Electronic design files
□ □ □ □

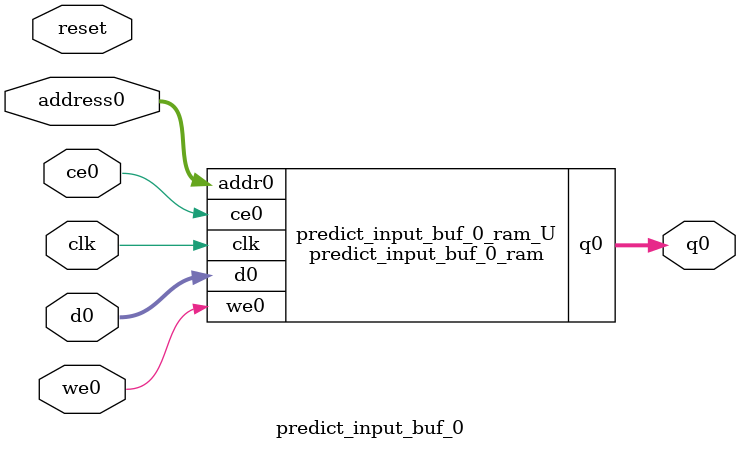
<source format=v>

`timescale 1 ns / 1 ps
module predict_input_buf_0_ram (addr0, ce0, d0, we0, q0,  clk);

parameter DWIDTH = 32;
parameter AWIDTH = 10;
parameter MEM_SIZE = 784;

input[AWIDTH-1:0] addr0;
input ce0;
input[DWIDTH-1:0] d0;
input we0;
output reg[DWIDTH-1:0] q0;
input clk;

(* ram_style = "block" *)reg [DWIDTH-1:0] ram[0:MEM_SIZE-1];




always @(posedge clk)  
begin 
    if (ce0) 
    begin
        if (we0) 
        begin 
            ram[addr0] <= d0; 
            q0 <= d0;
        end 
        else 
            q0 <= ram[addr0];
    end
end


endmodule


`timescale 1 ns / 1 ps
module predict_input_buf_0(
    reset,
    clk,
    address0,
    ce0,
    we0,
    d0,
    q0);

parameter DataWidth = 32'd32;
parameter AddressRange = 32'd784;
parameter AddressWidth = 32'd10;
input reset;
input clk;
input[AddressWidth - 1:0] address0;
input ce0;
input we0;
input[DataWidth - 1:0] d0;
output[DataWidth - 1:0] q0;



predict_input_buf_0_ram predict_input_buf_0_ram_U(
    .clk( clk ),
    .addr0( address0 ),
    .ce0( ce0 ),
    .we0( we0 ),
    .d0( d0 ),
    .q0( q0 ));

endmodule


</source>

□ □ □ □

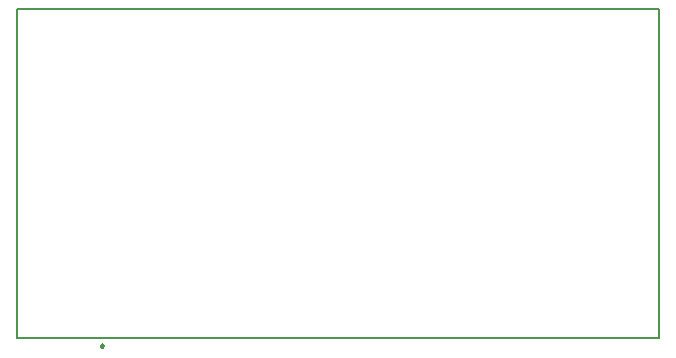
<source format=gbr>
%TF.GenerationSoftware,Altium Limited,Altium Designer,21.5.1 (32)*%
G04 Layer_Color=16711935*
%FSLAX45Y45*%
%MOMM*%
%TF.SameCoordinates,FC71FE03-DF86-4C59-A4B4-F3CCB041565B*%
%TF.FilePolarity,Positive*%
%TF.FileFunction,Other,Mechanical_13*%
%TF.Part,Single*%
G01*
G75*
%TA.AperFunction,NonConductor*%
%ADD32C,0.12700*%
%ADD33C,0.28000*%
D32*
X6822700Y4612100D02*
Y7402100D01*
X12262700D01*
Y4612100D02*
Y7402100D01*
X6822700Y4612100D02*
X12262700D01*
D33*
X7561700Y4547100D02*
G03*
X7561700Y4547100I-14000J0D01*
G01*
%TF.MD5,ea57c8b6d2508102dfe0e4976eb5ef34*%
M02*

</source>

□ □ □ □

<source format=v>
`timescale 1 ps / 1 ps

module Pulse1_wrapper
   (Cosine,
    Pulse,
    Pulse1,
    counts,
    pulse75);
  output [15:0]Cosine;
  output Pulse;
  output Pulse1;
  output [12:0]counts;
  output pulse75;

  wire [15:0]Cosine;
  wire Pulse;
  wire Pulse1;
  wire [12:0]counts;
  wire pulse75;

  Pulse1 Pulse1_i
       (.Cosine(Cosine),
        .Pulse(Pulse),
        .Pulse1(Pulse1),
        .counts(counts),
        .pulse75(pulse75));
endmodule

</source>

□ □ □ □

● Work to complete
Copy out each line of the data that has the word "output" in it.

● Solution to this problem
output reg[DWIDTH-1:0] q0;
output[DataWidth - 1:0] q0;
  output [15:0]Cosine;
  output Pulse;
  output Pulse1;
  output [12:0]counts;
  output pulse75;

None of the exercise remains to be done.